**TEXT SECTION**
[Start of section]
The Yucca Mountain site is located in rock formations about 150 kilometers north of Las Vegas. President Bush's recommendation was based on extensive scientific studies and site evaluations over the past two decades. The site is intended for the safe disposal of used reactor fuel from commercial nuclear power plants and high-level radioactive materials from Department of Energy (DOE) facilities and US defense applications.

International Peer Review. At the request of DOE, an international team of experts convened by the IAEA and Nuclear Energy Agency (NEA) of the Organization for Economic Cooperation and Development conducted a peer review of the site's technical analysis during 2001. The team's report was submitted to DOE in January 2002.

The international peer review was conducted by ten experts over a four-month period last year. The team focused on the methodology of what is called the Total System Performance Assessment for the Site Recommendation (TSPA-SR). The experts concluded that, while presenting room for improvement, the TSPA-SR methodology is soundly based and has been implemented in a competent manner. Moreover, the modelling incorporates many conservatisms.

Overall, the team considered that the implemented performance assessment approach provides "an adequate basis for supporting a statement on likely compliance within the regulatory period of 10,000 years and, accordingly, for the site recommendation decision." Regarding ongoing and future assessments, the team cited growing international consensus for its view that an understanding of the repository system and its performance and how it provides for safety should be emphasized more in future iterations, both during and beyond the regulatory period. Also, further work is required to increase confidence in the robustness of the TSPA. Based on the review, the team's report discusses a number of issues and provides 27 technical recommendations for better supporting the next programmatic decision points.

Underground Disposal. The USA has the world's largest nuclear power programme, with 104 operating and 14 shutdown commercial nuclear power plants at 72 sites in 33 states. According to DOE, spent nuclear fuel and high-level wastes now are safely stored in altogether 131 locations in 39 states.

All the spent nuclear fuel from nuclear power plants in the USA is in solid form, encased hard ceramic pellets that are non-explosive, non-flammable, but highly radioactive. Isolating it and other high-level radioactive wastes from people and the environment is an important and challenging issue for countries that use nuclear power. Underground disposal has been determined by the international scientific community as the preferred option for permanently isolating high-level radioactive wastes in safe and secure engineered repositories.
[End of section]
**MATERIAL PROVIDED**
[Start of section]
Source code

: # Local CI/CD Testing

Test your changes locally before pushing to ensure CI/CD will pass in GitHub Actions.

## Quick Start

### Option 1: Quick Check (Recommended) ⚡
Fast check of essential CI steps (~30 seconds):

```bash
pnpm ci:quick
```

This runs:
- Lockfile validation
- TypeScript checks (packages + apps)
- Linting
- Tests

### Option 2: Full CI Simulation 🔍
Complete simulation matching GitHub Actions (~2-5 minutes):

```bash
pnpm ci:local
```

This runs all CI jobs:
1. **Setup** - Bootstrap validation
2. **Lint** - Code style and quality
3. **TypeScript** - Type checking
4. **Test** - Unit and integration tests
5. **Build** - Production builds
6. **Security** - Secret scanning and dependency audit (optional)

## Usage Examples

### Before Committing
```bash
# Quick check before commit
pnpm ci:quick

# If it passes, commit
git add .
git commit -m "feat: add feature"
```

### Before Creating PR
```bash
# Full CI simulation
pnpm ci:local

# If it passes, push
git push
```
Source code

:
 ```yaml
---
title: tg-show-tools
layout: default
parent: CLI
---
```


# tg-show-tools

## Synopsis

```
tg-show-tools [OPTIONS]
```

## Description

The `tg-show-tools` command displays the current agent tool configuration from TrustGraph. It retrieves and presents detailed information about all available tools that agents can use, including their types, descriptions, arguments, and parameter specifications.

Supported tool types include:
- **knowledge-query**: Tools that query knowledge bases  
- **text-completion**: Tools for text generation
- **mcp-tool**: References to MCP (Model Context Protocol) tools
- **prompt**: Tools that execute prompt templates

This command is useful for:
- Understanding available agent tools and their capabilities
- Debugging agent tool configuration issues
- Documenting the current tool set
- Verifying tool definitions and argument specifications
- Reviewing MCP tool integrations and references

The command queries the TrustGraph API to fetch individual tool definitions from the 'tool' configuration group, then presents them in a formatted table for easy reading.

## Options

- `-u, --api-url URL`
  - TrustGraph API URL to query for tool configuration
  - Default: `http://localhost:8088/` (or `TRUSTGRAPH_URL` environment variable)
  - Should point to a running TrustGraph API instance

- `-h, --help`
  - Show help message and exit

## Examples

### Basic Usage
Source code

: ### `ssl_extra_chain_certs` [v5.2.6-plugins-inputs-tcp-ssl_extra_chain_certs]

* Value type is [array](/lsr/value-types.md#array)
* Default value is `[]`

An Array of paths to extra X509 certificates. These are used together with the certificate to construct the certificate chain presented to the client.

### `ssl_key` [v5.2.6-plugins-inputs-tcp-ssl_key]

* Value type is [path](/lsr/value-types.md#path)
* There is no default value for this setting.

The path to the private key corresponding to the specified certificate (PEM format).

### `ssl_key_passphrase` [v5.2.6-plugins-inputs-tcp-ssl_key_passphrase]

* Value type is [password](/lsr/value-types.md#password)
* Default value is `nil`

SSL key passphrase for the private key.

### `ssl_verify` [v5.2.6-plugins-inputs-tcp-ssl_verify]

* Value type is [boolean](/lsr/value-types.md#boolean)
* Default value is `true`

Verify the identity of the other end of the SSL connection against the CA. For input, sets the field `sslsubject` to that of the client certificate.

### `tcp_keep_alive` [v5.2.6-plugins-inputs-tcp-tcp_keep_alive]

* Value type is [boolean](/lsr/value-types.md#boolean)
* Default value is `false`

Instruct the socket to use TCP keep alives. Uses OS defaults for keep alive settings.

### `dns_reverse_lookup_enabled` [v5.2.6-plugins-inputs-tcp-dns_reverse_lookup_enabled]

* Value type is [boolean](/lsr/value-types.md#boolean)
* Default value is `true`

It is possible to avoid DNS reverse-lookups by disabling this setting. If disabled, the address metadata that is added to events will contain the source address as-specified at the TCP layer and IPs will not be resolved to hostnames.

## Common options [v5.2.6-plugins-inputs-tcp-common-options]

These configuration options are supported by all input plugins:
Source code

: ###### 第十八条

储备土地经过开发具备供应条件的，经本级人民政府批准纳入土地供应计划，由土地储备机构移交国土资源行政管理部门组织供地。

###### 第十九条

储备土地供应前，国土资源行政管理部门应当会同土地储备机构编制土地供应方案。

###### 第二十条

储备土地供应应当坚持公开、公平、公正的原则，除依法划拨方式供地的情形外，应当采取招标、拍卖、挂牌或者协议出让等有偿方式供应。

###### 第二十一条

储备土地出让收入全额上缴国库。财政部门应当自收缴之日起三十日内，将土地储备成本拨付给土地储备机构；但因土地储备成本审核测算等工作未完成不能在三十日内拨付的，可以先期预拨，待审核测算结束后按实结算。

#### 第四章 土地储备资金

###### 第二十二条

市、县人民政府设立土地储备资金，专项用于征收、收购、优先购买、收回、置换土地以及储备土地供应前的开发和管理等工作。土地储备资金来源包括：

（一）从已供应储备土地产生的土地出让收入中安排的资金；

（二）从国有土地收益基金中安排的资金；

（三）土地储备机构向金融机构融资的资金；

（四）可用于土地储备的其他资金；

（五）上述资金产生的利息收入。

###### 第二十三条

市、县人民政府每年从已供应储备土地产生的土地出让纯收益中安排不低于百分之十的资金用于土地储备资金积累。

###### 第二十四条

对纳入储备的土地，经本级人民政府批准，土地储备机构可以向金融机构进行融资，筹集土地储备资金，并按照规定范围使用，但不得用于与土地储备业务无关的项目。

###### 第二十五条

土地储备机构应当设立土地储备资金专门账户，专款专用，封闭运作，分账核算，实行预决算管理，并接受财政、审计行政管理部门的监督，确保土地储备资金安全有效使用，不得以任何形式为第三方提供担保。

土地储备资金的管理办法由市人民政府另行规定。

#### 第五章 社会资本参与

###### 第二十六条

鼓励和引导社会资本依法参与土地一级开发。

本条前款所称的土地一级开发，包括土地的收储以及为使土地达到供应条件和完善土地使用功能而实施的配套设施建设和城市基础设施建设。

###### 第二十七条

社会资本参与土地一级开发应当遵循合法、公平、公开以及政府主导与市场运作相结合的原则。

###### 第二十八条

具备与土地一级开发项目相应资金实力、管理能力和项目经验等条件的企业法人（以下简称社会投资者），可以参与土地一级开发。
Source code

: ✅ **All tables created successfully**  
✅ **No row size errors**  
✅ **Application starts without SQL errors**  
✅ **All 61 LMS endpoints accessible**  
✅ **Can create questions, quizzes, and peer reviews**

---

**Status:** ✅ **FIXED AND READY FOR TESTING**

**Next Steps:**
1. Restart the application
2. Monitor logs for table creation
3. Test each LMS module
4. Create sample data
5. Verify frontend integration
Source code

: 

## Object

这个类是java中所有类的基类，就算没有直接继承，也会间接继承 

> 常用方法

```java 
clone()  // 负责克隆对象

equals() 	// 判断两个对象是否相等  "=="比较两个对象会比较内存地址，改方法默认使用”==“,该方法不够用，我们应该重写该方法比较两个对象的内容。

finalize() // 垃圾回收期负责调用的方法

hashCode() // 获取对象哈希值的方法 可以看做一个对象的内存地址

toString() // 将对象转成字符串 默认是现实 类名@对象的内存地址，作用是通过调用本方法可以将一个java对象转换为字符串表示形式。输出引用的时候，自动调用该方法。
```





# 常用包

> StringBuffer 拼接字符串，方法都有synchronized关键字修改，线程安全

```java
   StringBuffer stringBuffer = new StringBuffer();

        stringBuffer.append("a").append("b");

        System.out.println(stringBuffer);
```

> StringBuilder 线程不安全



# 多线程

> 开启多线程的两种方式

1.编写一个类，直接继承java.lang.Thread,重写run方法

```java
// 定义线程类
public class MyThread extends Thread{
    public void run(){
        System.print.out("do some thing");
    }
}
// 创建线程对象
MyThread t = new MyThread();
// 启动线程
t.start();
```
[End of section]
**TASKS**
1. Translate this sentence from the Yucca Mountain text into Spanish: "The team's report was submitted to DOE in January 2002."
2. Answer these questions from the Yucca Mountain text:
(a) About how far north of Las Vegas is the site located?
(b) How many experts conducted the international peer review?
(c) How many technical recommendations does the team's report provide?
3. Update a passage of the Yucca Mountain text so that "four-month" reads "five-month". Begin at the words "The international peer", and stop after "incorporates many conservatisms.".
The listing is separate material with no connection to the Yucca Mountain text.

**SOLUTIONS TO THE EXERCISE**
1. El informe del equipo se presentó al DOE en enero de 2002.

2.
(a) About 150 kilometers.
(b) Ten.
(c) 27.

3.
The international peer review was conducted by ten experts over a five-month period last year. The team focused on the methodology of what is called the Total System Performance Assessment for the Site Recommendation (TSPA-SR). The experts concluded that, while presenting room for improvement, the TSPA-SR methodology is soundly based and has been implemented in a competent manner. Moreover, the modelling incorporates many conservatisms.